Adalah hal yang mengherankan, cobaan yang berujung kepada syahidnya
beliau ternyata tak lepas dari campur tangan ulama lainnya. Sejarah seperti ini
tidak hanya sekali terjadi dalam sejarah, di zaman sekarangpun, kita temukan
kisah cobaan seorang ulama besar yang
ikut andil di dalamnya ulama besar lainnya.

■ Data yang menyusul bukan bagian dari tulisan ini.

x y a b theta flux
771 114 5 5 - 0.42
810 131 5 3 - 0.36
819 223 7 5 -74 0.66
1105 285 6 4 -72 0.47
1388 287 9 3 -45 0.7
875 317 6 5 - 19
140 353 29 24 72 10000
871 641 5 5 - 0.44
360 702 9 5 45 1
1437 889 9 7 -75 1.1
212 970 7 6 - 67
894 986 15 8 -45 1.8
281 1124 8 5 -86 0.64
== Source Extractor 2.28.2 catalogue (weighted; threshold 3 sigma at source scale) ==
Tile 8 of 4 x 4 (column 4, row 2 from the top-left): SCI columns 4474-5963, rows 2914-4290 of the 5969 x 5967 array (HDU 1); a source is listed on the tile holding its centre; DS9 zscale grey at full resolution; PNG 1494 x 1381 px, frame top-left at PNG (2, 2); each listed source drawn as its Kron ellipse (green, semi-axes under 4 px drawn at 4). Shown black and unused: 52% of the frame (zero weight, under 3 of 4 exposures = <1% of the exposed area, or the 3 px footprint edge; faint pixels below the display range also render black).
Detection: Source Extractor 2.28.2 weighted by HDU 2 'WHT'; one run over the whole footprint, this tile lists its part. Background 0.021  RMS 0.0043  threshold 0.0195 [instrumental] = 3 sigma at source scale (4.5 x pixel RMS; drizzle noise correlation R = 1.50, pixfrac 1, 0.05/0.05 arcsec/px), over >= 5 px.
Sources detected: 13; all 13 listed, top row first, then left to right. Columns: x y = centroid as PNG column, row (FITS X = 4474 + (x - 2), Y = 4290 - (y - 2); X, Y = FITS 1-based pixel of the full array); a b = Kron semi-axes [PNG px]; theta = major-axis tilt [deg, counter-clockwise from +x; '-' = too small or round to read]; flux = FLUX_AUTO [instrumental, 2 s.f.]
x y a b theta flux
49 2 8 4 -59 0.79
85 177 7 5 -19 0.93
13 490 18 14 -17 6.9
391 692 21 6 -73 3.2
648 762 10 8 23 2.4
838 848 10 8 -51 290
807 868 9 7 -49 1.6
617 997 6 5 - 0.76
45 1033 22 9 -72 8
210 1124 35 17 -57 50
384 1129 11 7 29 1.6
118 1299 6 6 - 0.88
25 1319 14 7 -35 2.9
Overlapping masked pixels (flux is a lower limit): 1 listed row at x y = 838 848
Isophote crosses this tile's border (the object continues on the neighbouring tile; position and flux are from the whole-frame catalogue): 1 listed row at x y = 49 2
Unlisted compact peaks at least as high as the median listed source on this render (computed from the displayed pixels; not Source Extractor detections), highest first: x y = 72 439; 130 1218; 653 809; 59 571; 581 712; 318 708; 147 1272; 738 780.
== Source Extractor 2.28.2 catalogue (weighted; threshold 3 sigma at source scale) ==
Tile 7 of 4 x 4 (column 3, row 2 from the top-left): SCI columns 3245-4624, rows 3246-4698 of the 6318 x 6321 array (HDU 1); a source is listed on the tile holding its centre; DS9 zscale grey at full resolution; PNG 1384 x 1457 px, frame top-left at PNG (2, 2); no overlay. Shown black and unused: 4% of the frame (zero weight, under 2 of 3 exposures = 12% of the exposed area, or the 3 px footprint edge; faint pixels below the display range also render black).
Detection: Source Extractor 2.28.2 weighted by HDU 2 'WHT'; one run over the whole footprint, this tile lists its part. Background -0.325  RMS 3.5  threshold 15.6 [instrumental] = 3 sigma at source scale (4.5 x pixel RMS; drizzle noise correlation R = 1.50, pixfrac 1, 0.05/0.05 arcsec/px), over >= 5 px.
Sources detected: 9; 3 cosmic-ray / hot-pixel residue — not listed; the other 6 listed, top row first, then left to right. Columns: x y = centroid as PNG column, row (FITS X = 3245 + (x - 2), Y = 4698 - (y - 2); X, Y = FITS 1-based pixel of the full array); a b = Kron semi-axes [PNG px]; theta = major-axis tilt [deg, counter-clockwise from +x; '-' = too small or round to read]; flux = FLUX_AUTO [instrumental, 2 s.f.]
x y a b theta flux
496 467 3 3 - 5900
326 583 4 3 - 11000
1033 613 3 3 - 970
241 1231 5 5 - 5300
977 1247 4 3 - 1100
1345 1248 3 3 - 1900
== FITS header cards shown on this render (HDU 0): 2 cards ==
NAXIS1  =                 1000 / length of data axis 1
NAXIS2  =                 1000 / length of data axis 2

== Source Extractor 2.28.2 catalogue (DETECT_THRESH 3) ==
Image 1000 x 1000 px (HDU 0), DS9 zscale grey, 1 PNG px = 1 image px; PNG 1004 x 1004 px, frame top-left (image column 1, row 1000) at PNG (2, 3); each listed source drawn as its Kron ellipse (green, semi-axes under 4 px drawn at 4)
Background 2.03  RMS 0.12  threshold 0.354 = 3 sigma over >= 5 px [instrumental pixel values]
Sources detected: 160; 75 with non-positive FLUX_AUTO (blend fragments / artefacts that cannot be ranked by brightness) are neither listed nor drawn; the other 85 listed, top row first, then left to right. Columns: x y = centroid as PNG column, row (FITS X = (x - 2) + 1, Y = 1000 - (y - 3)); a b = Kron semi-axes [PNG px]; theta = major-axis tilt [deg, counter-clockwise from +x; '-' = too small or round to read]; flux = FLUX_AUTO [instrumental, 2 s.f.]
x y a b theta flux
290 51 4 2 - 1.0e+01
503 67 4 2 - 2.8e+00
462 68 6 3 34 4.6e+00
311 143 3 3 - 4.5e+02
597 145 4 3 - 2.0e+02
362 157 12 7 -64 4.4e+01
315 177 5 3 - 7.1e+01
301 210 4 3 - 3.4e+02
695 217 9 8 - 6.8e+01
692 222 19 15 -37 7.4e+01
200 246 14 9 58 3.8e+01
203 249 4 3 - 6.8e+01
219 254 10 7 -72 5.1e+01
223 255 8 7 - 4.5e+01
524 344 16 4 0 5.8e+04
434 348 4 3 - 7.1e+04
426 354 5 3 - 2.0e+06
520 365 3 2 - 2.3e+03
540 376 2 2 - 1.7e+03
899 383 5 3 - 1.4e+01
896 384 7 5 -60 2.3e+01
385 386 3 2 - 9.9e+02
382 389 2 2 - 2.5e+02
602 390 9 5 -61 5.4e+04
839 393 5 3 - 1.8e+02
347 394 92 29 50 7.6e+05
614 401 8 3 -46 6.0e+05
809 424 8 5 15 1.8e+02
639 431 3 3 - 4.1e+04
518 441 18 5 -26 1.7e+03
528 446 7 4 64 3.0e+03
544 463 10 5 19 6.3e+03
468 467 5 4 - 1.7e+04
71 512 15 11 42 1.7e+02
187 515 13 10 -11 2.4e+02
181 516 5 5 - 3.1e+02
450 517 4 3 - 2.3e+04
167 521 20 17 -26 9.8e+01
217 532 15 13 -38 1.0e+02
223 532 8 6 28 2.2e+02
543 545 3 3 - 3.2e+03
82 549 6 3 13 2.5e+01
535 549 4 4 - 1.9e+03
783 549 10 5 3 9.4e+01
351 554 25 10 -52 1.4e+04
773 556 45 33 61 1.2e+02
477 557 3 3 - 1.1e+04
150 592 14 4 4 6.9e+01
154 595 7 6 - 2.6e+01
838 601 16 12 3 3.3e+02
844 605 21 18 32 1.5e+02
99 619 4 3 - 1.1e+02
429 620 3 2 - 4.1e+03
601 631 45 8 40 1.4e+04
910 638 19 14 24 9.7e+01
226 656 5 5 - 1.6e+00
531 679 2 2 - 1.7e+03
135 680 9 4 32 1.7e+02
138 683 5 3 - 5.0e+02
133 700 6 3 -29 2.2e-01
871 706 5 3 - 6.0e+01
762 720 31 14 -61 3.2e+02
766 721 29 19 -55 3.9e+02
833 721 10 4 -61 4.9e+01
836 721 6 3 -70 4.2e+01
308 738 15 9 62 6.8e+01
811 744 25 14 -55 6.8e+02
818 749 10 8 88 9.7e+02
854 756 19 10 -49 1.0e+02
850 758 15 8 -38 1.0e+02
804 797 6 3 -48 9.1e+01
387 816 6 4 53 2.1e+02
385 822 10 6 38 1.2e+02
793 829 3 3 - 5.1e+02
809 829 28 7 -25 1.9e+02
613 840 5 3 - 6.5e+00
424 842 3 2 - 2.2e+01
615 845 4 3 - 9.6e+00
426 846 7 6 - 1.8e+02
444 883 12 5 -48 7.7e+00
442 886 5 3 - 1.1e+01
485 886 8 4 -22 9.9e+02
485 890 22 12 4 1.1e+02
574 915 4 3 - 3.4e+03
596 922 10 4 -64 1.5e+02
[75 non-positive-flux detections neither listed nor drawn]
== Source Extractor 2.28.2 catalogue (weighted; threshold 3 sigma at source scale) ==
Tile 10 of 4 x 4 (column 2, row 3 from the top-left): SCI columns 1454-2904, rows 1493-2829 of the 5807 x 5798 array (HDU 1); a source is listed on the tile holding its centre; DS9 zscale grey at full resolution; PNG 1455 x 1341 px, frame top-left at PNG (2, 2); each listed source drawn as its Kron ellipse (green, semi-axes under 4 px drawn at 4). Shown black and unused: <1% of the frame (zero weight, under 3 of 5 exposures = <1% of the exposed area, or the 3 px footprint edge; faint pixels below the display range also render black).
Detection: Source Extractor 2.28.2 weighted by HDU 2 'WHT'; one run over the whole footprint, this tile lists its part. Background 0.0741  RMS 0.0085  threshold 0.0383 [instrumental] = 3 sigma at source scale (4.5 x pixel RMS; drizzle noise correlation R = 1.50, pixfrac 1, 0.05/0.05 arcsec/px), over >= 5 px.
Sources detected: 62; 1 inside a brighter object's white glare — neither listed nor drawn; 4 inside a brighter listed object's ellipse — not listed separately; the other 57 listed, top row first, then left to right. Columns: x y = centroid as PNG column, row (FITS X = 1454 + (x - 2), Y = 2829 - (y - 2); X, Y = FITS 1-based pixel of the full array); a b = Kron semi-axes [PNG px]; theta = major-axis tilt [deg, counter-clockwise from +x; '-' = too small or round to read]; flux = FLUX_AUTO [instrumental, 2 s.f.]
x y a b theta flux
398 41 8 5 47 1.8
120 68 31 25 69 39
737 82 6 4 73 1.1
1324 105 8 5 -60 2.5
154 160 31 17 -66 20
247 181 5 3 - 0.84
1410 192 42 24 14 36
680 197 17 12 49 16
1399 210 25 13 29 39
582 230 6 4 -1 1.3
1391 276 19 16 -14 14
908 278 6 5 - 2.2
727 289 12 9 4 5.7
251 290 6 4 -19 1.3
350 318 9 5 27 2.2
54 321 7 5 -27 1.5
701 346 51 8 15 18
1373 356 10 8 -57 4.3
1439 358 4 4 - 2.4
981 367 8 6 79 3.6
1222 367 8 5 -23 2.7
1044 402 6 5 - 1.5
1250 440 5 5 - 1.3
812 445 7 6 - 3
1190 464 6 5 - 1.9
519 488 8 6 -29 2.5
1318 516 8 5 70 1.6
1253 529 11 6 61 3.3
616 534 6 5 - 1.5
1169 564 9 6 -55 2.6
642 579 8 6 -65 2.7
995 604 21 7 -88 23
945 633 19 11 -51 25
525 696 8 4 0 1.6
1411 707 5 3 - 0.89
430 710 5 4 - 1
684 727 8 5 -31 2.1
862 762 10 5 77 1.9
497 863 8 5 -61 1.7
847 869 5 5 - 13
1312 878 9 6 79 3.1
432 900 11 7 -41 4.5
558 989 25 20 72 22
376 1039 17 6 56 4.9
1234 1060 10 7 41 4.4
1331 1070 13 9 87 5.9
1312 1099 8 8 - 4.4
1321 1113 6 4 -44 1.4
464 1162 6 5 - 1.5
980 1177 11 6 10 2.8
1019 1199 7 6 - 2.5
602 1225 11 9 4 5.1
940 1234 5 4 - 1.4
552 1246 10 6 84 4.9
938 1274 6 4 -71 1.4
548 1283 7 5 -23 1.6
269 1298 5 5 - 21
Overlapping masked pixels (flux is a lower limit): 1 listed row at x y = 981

Meskipun banyak pihak yang mengaitkan fatwa Syekh Yusuf al Qardhawi
dengan syahidnya Syekh Ramadhan al Buthi, namun hal ini jangan sampai memicu
kita untuk menurunkan rasa hormat kita terhadap beliau. Tentu saja Kontra dan
kritik adalah hal yang biasa dalam perbedaan pendapat, namun hal tersebut harus
tetap dibarengi dengan menjaga adab kita terhadap para ulama. Dalam hal ini, al
Imam Ali bin Hasan Ibn Asakir berkata :
اعلم يا أخي وفقنا الله
وإياك لمرضاته وجعلنا ممن يغشاه ويتقيه حق تقاته أن لحوم العلماء مسمومة وعادة
الله في هتك أستار منتقصيهم معلومة وأن من أطلق لسانه
في العلماء بالثلب ابتلاه الله تعالى قبل موته بموت القلب
“Ketahuilah wahai saudaraku, mudah-mudahan Allah memberikan taufiq
kepada kita terhadap amal yang mengundang ridhanya. Ketahuilah sesungguhnya
daging ulama itu beracun. Dan kebiasaan Allah adalah menyingkap aib atau aurat
orang yang biasa membongkar aibnya para ulama. Barangsiapa melepaskan ucapannya
terhadap para ulama dengan mencelanya, maka Allah akan timpakan sebelum
kematiannya dengan matinya hati.(Tabyin kidzbi al Muftari, Hal 29)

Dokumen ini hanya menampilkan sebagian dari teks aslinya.